《MUMEI》
遅れて到着
「なぁ、今そこでものすごい勢いで逆走してる希と柊に会ったんだけど…
何してんだ? あの二人」

「う〜ん、あえていえば…
…青春?」


どう言おうか迷っている俺の隣で志貴が答えた。


「そっか」


(あ、納得した)


そして、遅れてやってきた祐は、もう一つの疑問を口にした。


「で、何で祐也はこんなに注目浴びてるんだ?」

「そ、れは…」


「話は『クローバー』でじっくり聞きましょうか」


葛西先輩の後ろから、女性の声がした。


「瞳さん」

「さあ、皆。通行の邪魔だからさっさと入って」


葛西先輩が名前を呼ぶと、瞳さんは


演劇部の劇の台本にあったように、皆にテキパキと指示を出した。


数分後。


俺達と、商店街の、いわゆるいつものメンバーと呼ばれる人達は、『クローバー』の店内に着席していた。

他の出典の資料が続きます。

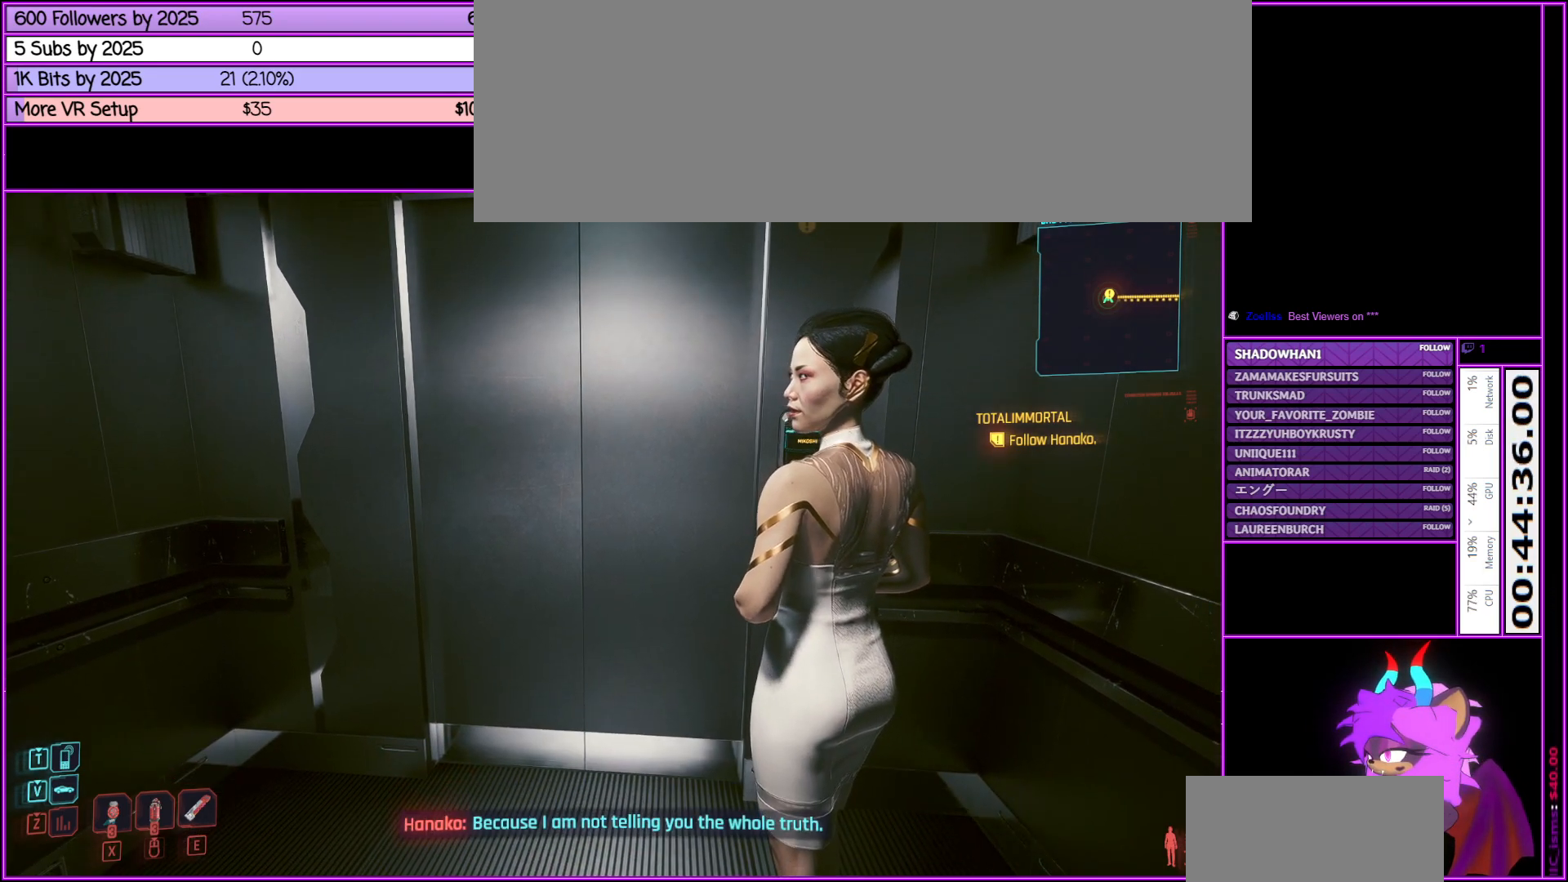
Gameplay with keyboard and mouse; each line is a JSON object with the keys and mouse buttons held at the frame after it. "events" lists presses ("down") and releases ("up") of ".", "/", "0", "1", "2", "3", "4", "5", "6", "7", "8", "9", "a", "alt_l", "alt_r", "b", "backslash", "backspace", "c", "caps_lock", "comma", "ctrl_l", "ctrl_r", "d", "down", "e", "equals", "escape", "f", "f1", "f10", "f11", "f12", "f2", "f3", "f4", "f5", "f6", "f7", "f8", "f9", "g", "h", "i", "j", "k", "l", "lbracket", "left", "m", "minus", "n", "num0", "num1", "num2", "num3", "num4", "num5", "num6", "num7", "num8", "num9", "o", "p", "q", "quote", "r", "rbracket", "return", "right", "s", "semicolon", "shift_l", "shift_r", "space", "super", "t", "tab", "tilde", "u", "up", "v", "w", "x", "y", "z", "mouse_left", "mouse_middle", "mouse_right", "mouse_wheel_up" and "mouse_wheel_down" between this image and that frame as [ms after this image, input, new state], when the widget could be followed in between. "mouse_left", "mouse_middle", "mouse_right", "mouse_wheel_up", "mouse_wheel_down" = the "left", "middle", "right", "wheel_up", "wheel_down" buttons of the "mouse" list. No other keys are recorded. Not read: mouse_move.
{"keys": [], "mouse": [], "events": [[216, "a", "down"], [350, "a", "up"]]}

ただし、その中に妊娠中の蝶子さんと、その夫の俊彦さんはいなかった。


それから、瞳さんの判断で、何人かいた子供達は、着物の可愛らしい女の子を先頭に、皆家に帰っていった。


(小さいのに、しっかりしてるなあ)


俺は呑気に感心していた。

それから、最後の一般客が店を出ていった。